### The data
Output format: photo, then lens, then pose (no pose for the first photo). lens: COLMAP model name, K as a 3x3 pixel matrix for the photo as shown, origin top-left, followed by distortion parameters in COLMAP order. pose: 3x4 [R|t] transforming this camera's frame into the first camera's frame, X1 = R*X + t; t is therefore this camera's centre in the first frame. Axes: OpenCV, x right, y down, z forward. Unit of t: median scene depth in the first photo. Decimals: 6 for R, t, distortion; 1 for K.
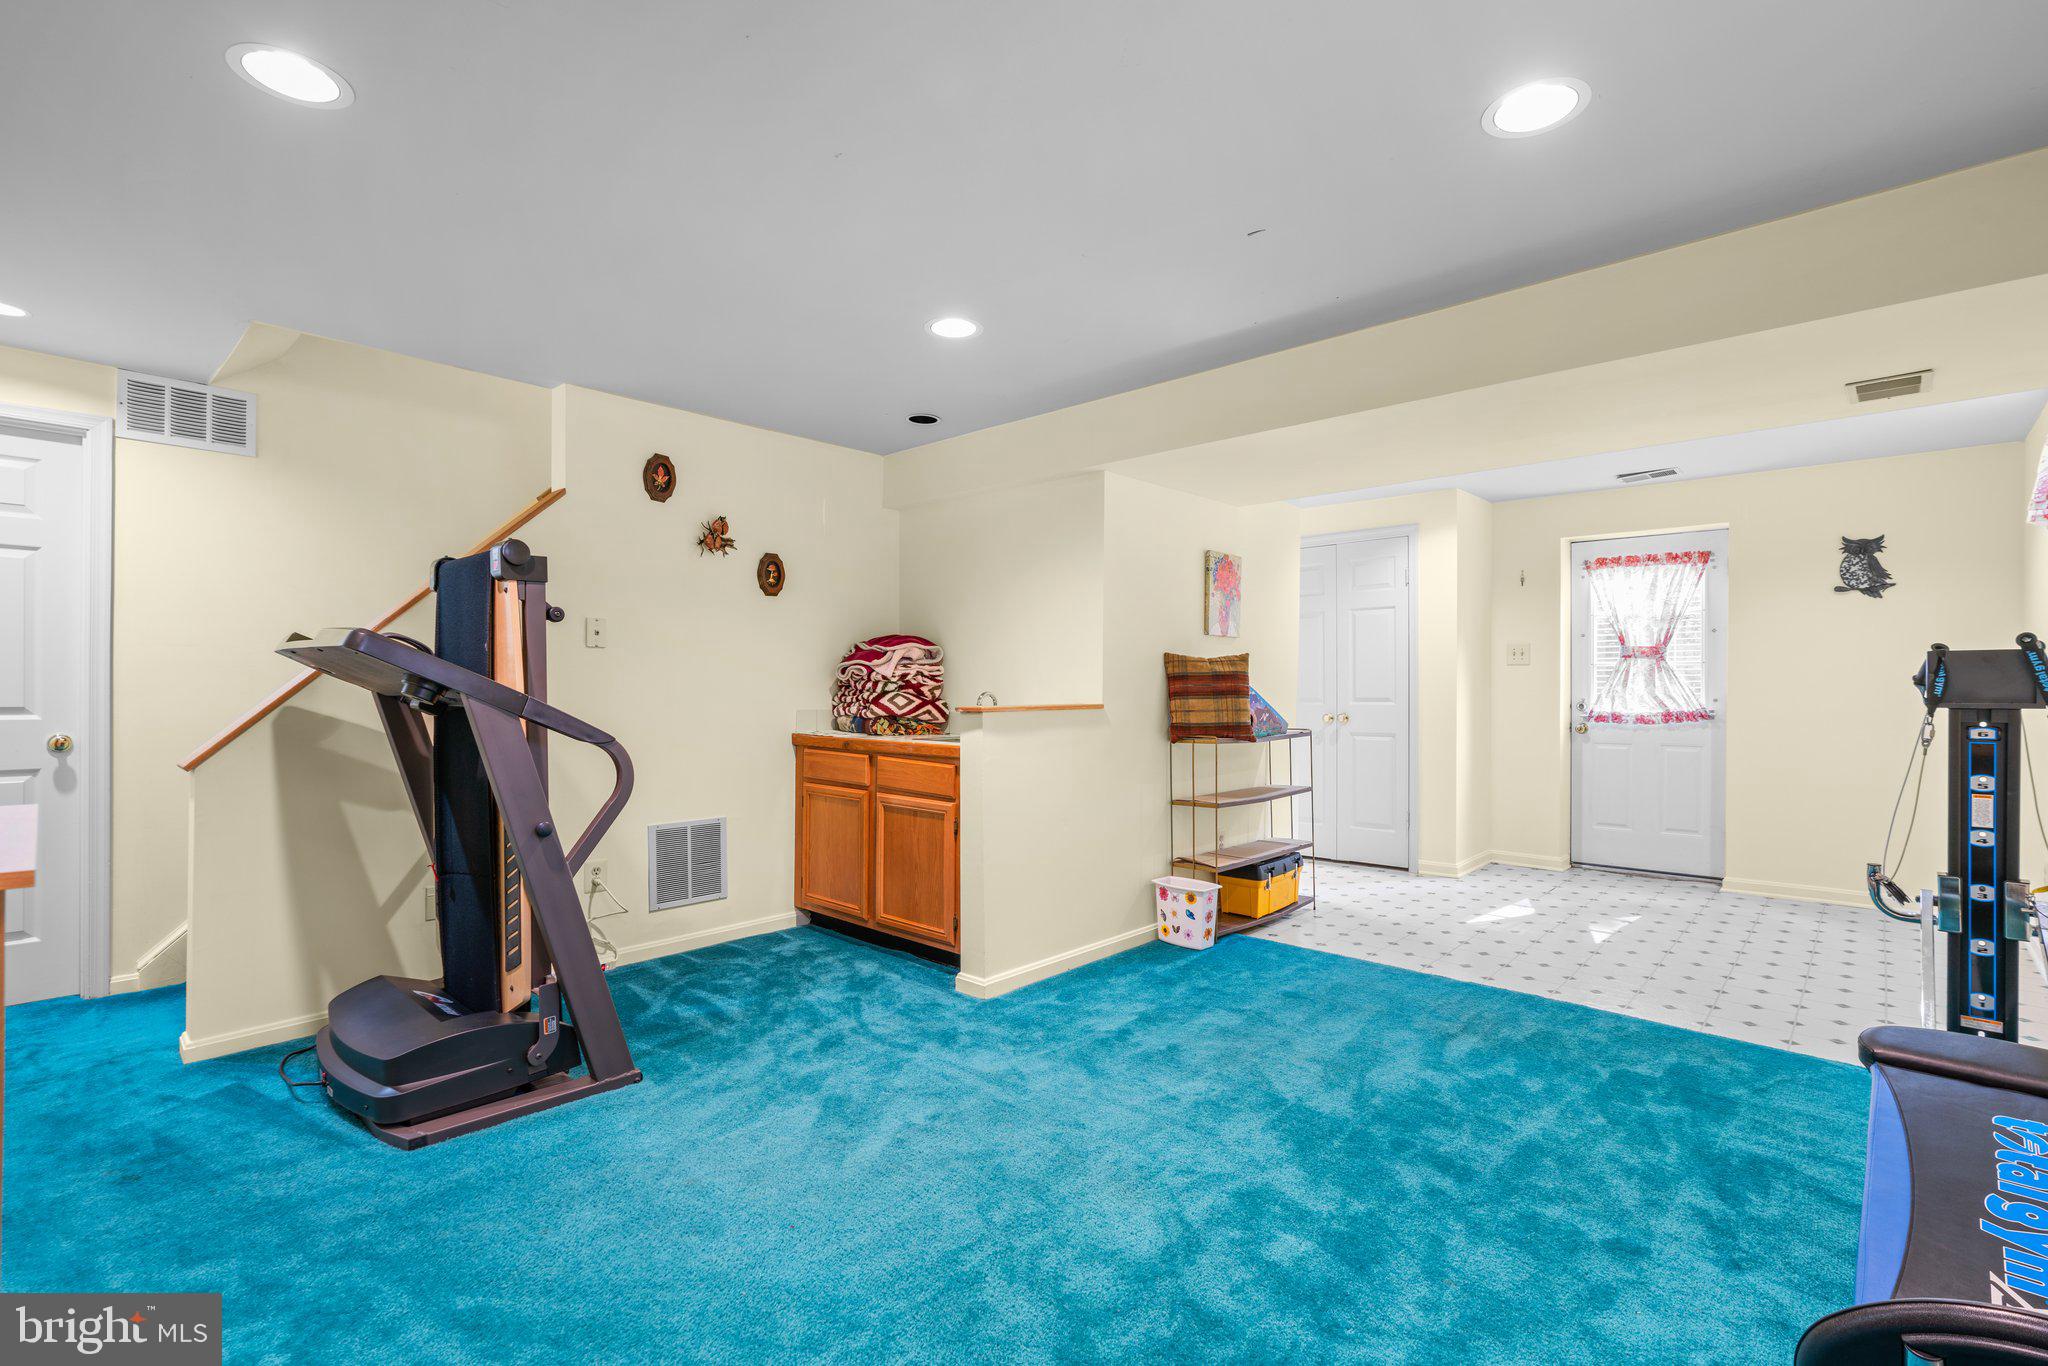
lens RADIAL K [[935.6, 0, 1014.1], [0, 935.6, 670.2], [0, 0, 1]] dist [-0.000717, 0.000232]
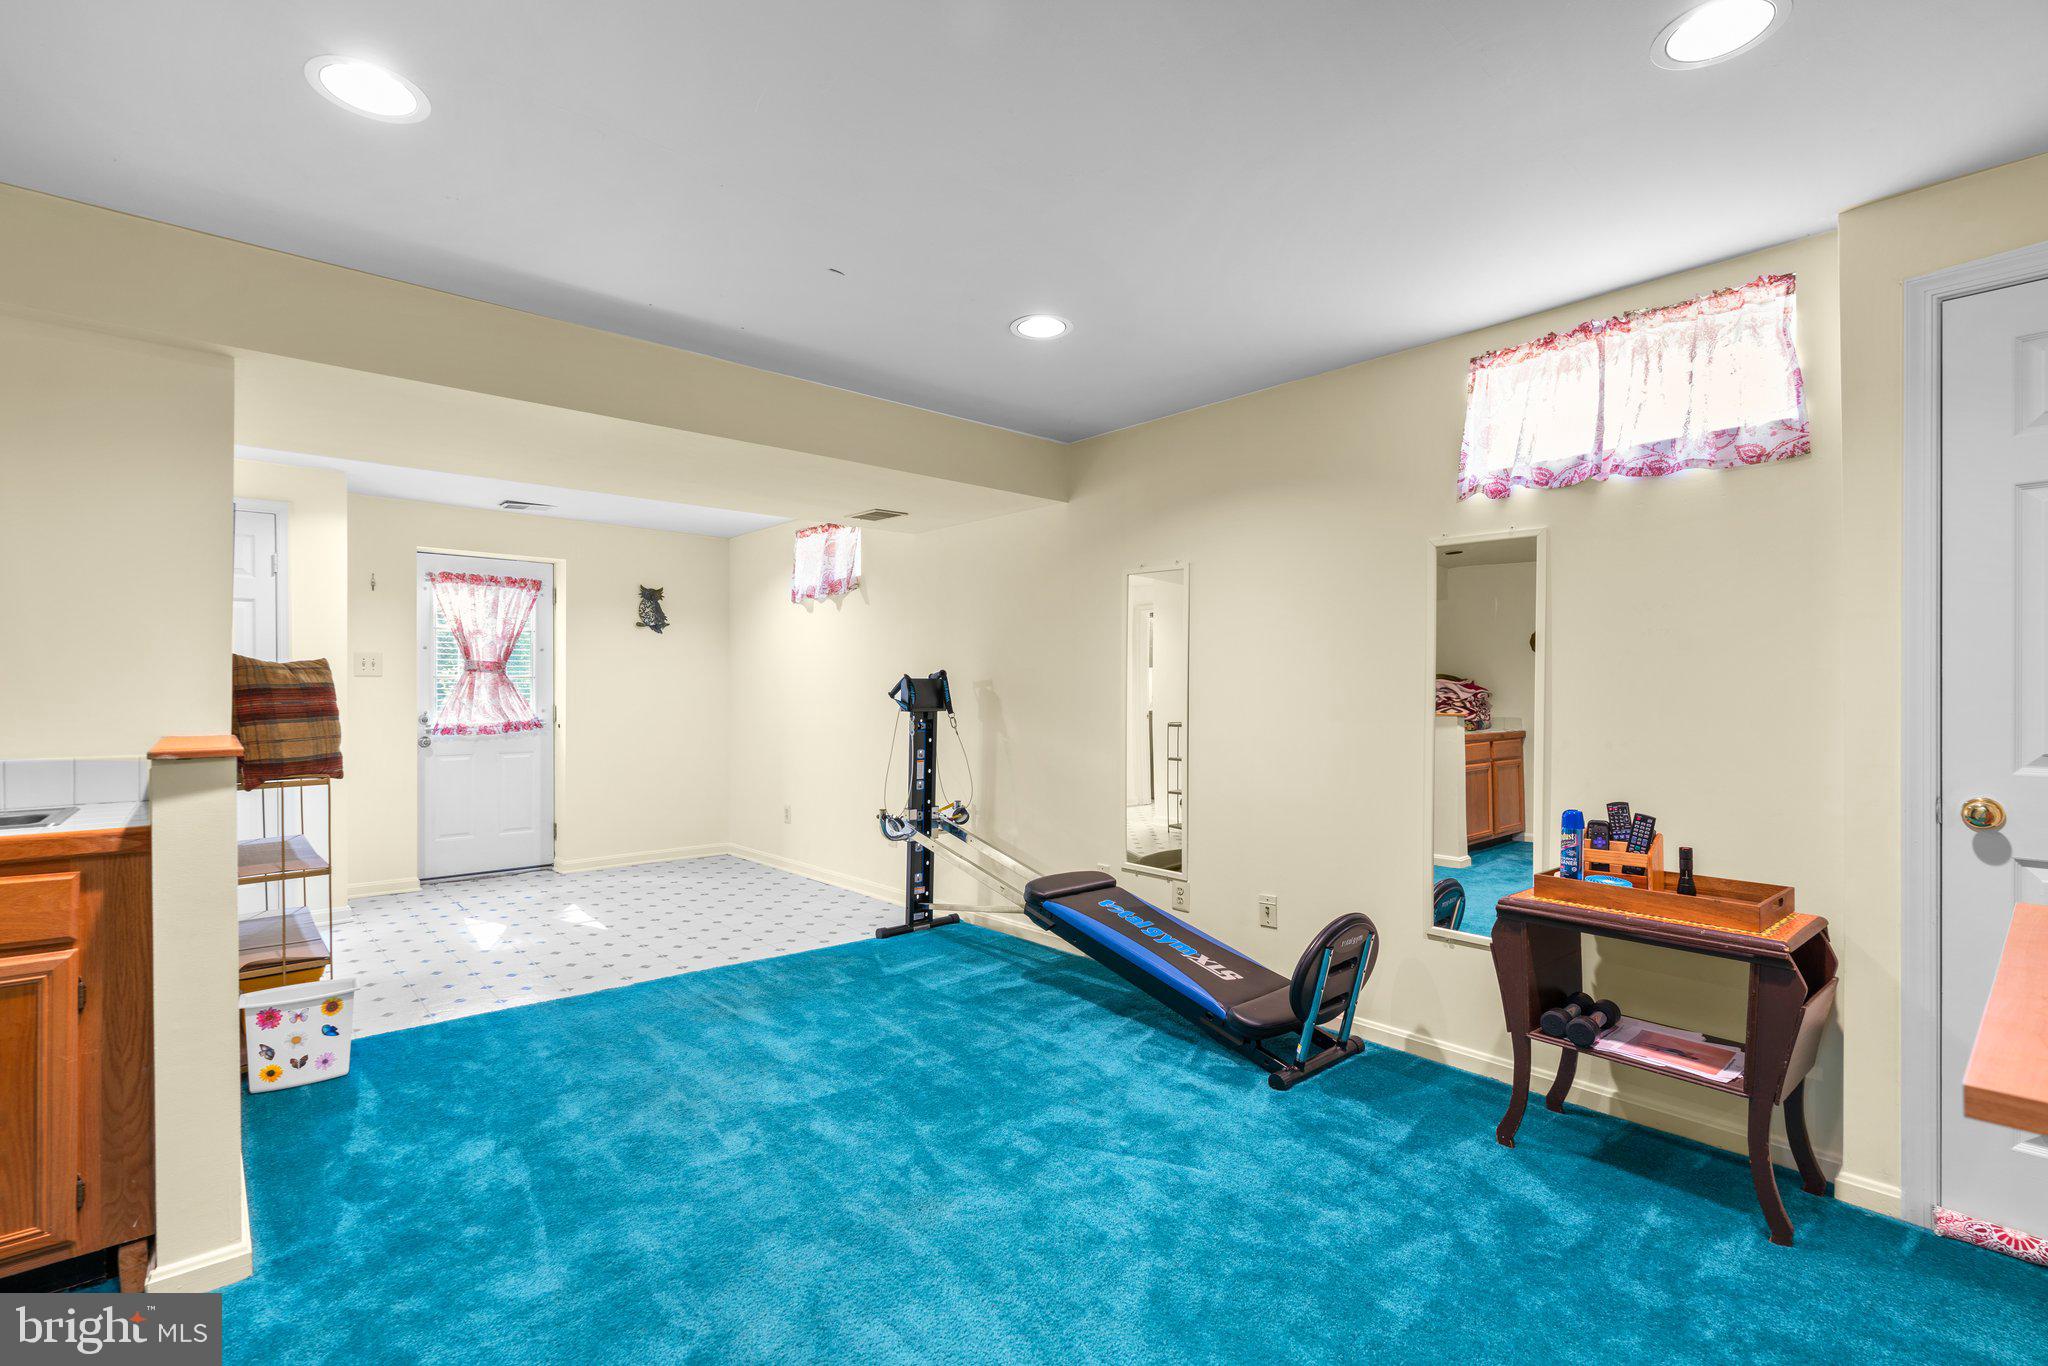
lens RADIAL K [[935.6, 0, 1014.1], [0, 935.6, 670.2], [0, 0, 1]] dist [-0.000717, 0.000232]
pose [[0.097965, 0.023845, 0.994904, -0.412462], [-0.014690, 0.999639, -0.022512, -0.000274], [-0.995081, -0.012410, 0.098279, 0.377288]]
######
(Work instructions):
Turn the data above into a two-column CSV with the columns "prompt" and "reply". Each row should hold an instruction's full text in "prompt" and everything given in response to it in "reply", with each field quoted, line breaks replaced by spaces, and the pictures left out.

(Solution):
prompt,reply
"Output format: photo, then lens, then pose (no pose for the first photo). lens: COLMAP model name, K as a 3x3 pixel matrix for the photo as shown, origin top-left, followed by distortion parameters in COLMAP order. pose: 3x4 [R|t] transforming this camera's frame into the first camera's frame, X1 = R*X + t; t is therefore this camera's centre in the first frame. Axes: OpenCV, x right, y down, z forward. Unit of t: median scene depth in the first photo. Decimals: 6 for R, t, distortion; 1 for K.","lens RADIAL K [[935.6, 0, 1014.1], [0, 935.6, 670.2], [0, 0, 1]] dist [-0.000717, 0.000232] lens RADIAL K [[935.6, 0, 1014.1], [0, 935.6, 670.2], [0, 0, 1]] dist [-0.000717, 0.000232] pose [[0.097965, 0.023845, 0.994904, -0.412462], [-0.014690, 0.999639, -0.022512, -0.000274], [-0.995081, -0.012410, 0.098279, 0.377288]]"